Noi gente comune, i nostri figli, dovremo imparare la proibitiva arte di reinventarci, di ripensare anche la settimana prossima, perché tutto ciò che è programma per il futuro, purtroppo, oggi, è stato svuotato del suo significato.

Il mondo galleggia senza una vera prospettiva, messo in ginocchio non tanto da un virus, ma dal fatto di esser stato chiuso a doppia mandata per tre mesi e dalla incerta prospettiva di esserlo di nuovo.

Ma siccome dalle sventure i più ottimisti trovano sempre delle opportunità, questo anno zero potrebbe essere davvero l'occasione per il calcio di ripensare se stesso e tutto ciò che di stonato, faraonico, pompato ne ha caratterizzato il corso degli ultimi 20 anni.

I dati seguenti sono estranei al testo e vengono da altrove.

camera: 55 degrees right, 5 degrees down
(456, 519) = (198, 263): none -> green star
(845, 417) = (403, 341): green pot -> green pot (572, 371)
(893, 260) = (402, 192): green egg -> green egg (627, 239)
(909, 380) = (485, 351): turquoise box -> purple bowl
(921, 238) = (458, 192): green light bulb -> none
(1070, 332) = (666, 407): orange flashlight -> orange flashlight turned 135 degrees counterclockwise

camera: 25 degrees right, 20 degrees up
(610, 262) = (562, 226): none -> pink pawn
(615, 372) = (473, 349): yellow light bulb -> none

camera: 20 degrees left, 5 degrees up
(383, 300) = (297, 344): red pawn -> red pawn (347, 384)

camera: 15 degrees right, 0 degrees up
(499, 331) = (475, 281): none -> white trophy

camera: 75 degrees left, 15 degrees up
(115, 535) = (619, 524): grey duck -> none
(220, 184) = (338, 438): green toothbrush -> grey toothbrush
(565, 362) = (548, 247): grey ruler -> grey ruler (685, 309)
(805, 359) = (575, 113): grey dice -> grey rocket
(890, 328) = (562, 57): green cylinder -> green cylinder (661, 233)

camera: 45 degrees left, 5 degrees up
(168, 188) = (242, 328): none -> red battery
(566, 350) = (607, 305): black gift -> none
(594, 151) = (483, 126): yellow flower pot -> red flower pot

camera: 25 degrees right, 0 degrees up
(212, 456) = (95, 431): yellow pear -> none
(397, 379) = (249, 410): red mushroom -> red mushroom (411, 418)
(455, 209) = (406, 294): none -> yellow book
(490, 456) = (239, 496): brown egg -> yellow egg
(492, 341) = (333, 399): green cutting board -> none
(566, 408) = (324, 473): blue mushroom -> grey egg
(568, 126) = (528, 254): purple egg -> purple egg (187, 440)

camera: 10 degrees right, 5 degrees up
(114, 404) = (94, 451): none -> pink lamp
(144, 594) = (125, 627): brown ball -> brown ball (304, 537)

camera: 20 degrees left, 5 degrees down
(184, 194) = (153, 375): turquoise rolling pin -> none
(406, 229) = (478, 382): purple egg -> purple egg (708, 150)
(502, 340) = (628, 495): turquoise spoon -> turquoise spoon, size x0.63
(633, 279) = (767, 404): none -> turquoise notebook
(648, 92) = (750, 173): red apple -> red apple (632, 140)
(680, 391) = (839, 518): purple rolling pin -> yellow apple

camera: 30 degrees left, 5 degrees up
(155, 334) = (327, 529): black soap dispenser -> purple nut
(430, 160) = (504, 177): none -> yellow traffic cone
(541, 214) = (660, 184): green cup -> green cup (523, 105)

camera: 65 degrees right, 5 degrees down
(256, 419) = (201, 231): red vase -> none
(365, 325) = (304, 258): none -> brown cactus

Ho sempre criticato aspramente la proprietà Elliott: non mi piace chi non basa la propria esistenza su una franca comunicazione, su chi agisce con la puzza sotto il naso e l'aria di superiorità, ma le vicende da gennaio in poi sembrano suggerire una sorta di avvicinamento dei sultani al popolo.

Ibra, il ripensamento su Pioli, il grandissimo investimento Tonali hanno tutta l'aria di mosse di chi, dopo mesi di reggenza sportiva al limite dell'approssimativo, si sta calando in un ruolo che non aveva preventivato abbandonando una sorta di apprendistato più imposto dagli eventi, che dovuto a reale dilettantismo.

Al Milan viene spesso accostato il nome di Bernard Arnault: ovvio che rappresenterebbe il pass per scavalcare chiunque nel giro di un biennio, oltre alla matematica garanzia di dominare per dieci anni o più.

Ma se, sognare non costa, i Singer accostassero alla futuribile area stadio-commerciale San Siro il brand Milan per una spinta vincente ed inarrestabile?

Immaginiamo una cittadella del futuro con uffici, stadio, negozi, centri commerciali che a Milano ruotano come satelliti intorno al pianeta Milan : niente male! Soprattutto se quel pianeta avesse una forza sportiva  dirompente paragonabile a quella dei tre olandesi, di Sheva, di Kakà. Tutto sommato un investimento non più a medio, ma a lungo termine in una delle poche aree metropolitane in grado, sempre nella sua storia, di rinascere dalle proprie ceneri, quelle del fall out da Covid.

"Avevamo scherzato: il mio nome è Gordon, Bernard per gli amici! E sono qua per risolvere problemi ".